What is AI and how do we measure it?

Posted at — Dec 30, 2019

This summer, I interned at an AI startup called Narrative Science, working on a product called Lexio as a product manager. Lexio connects to a customer’s Salesforce data and uses natural language generation (NLG) to write stories about the data - for example, replacing the status update a sales rep might send their boss at the end of every week. I knew the product was AI because it replaced work that a human was doing.

In the fall, while taking classes at Kellogg, I interned at Tensility Venture Partners, a seed-stage VC firm focused on enterprise applications of AI. I had the opportunity to sit through more than 50 founders pitching their AI startups. We viewed products as truly AI if the product was not only predictive, but prescriptive - giving actionable information to achieve a specific outcome.

Throughout these internships and in my classes at Kellogg, I’ve never found a good definition of AI. Machine learning models can be prescriptive; for example, next product to buy algorithms can tell a marketer when and which marketing email to send to customers in order to maximize purchases. But machine learning is just statistics - it’s not intelligent as humans would recognize it. From XKCD:

The Oxford Dictionary defines AI as

the theory and development of computer systems able to perform tasks that normally require human intelligence, such as visual perception, speech recognition, decision-making, and translation between languages.

but this leaves me wanting more as well. Recent heralded advances in supposed AI like AlphaGo and OpenAI Five play games that humans normally play, beating the best humans in the world. But can these intelligent machines drive a car? or even navigate a maze?

The Measure of Intelligence

Reading Francois Chollet’s latest paper, The Measure of Intelligence gave me a much better understanding of how to evaluate AI. Chollet proposes an actionable definition for AI as well as a way to measure it. His goal is

to point out the implicit assumptions our field has been working from, correct some of its most salient biases, and provide an actionable formal definition and measurement benchmark for human-like general intelligence, leveraging modern insight from developmental cognitive psychology.

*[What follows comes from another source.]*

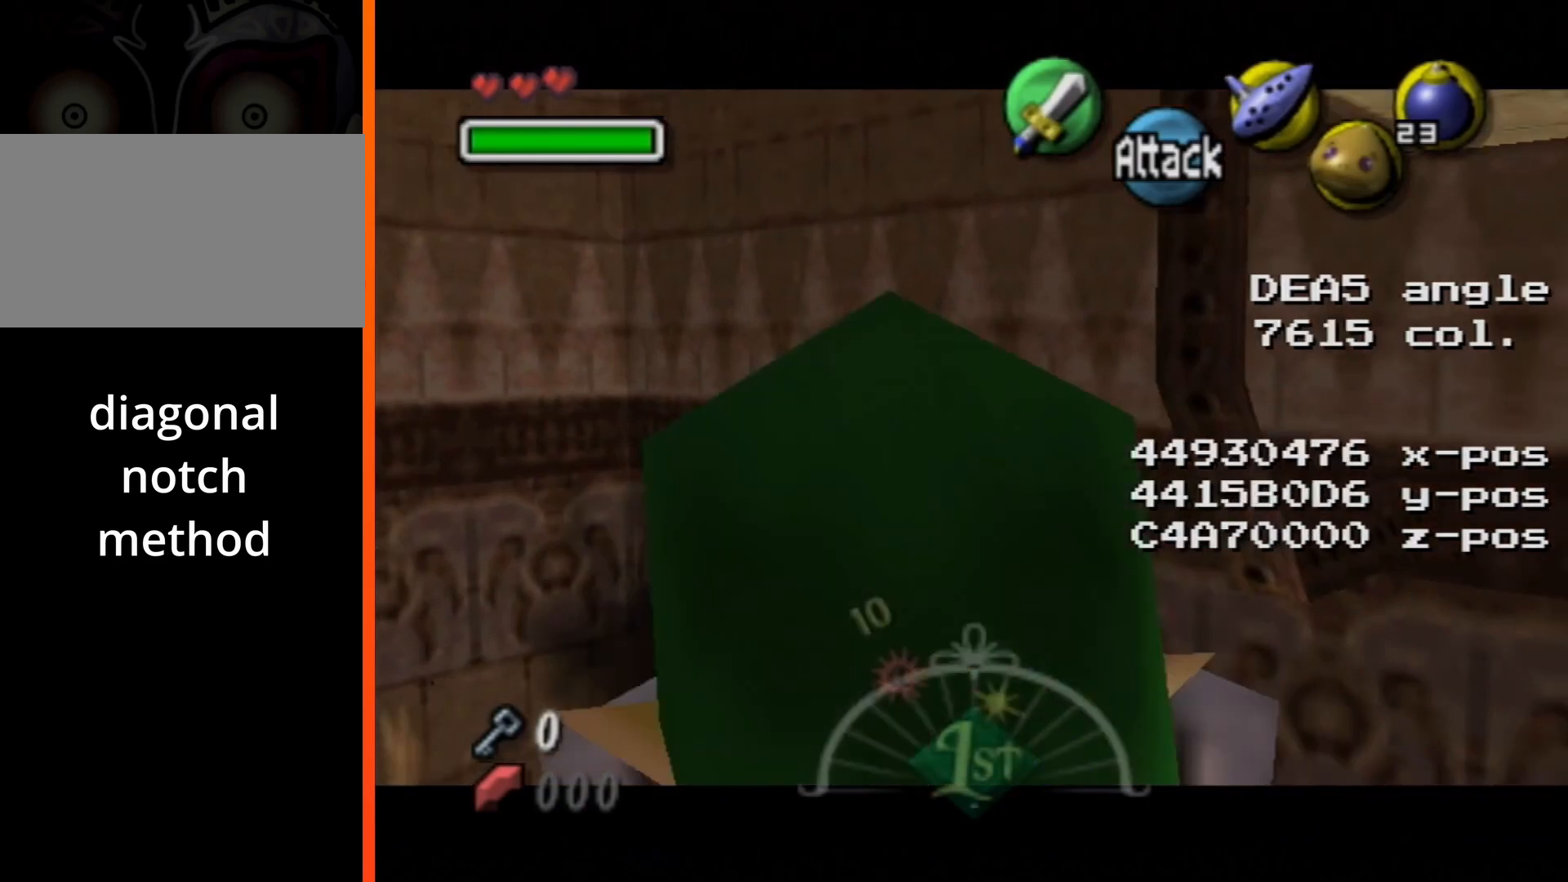
{"buttons": ["L1", "R1"], "left_stick": "center", "right_stick": "center", "events": []}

The paper is organized into three sections: first, Chollet provides context and history around intelligence and AI, how both have been classically defined, and how this has impacted research into AI. Second, he proposes a new definition for AI. Finally, he provides a new dataset that can be used to benchmark AI against a formal definition of AI. I found all three sections to be extraordinarily useful in understanding AI and how to best think about it. What follows is my main takeaways from the paper.

Context and history

Traditionally, the fields of cognitive science and psychology has struggled to define intelligence. There have been two diverging visions for defining intelligence:

The mind is a “relatively static assembly of special purpose mechanisms developed by evolution, only capable of learning what it is programmed to acquire”
The mind is a “general purpose ‘blank slate’ capable of turning arbitrary experience into knowledge and skills, and that could be directed at any problem.”

In terms of human evolution, I tend to lean towards the latter view. How could a mind evolve into a collection of special purpose mechanisms? How did it know ahead of time what mechanisms to prioritize unless it first started as a blank slate?

At a very high level, it appears that much of the so-called progress in AI recently has been in favor of the former. AI algorithms are specially built to accomplish very specific tasks, but struggle when presented with a new task even if that new task is very similar–for example, some computer vision applications have trouble recognizing images that have been turned sideways. Other well-known examples of AI that out-perform humans in certain tasks but exhibit no recognizable intelligence include applications in games like Chess (Deep Blue), Go (AlphaGo), or DotA2 (OpenAI Five).

Conversely, the rise of machine learning models, where AI “learns” its skills via the training data, can be viewed through the blank-slate lens.

Regardless, this dichotomy brings into focus some of the central issues at play in defining AI, and in pushing forward AI research. The interplay between “crystallized skills” (i.e., mechanisms developed by evolution in humans or in some manner hard-coded into AI algorithms) and ability to learn new skills are key in understanding and defining AI, and has been the fundamental difficulty in AI since its inception.

Finally, these competing visions also present difficulties when it comes to evaluating intelligence. We can either:

measure skills (the static assembly of special-purpose mechanisms vision)
measure broad abilities (the blank-slate vision)

Chollet describes the various methods that are currently used to evaluate AI, which include human review, white-box analysis, peer confrontation, and benchmarks. Flaws exist in each method; furthermore, models are not comparable to each other without an accepted overarching definition of intelligence.

A new definition for AI

The difficulties of defining intelligence, and thus proving progress towards it, are perfectly captured by Scott Alexander at Slate Star Codex. Two children debate the intelligence of an AI algorithm…then two chemists debate the intelligence of the children, then two angels debate the intelligence of the human chemists. Finally, God chimes in regarding the author of the story:

God sits in the highest heaven, alone.
“Wow!” He thinks to Himself, “that cellular automaton sure is producing some pretty patterns today. I wonder what it will do next!”

A century ago, the applications we use every day would likely have been regarded as intelligent–see Wolfram Alpha as a likely example of the wondrous nature of tools available to us today. However, today this is not regarded as intelligent. How can we set a definition for AI that won’t change as advancements are made, and is relevant to human intelligence?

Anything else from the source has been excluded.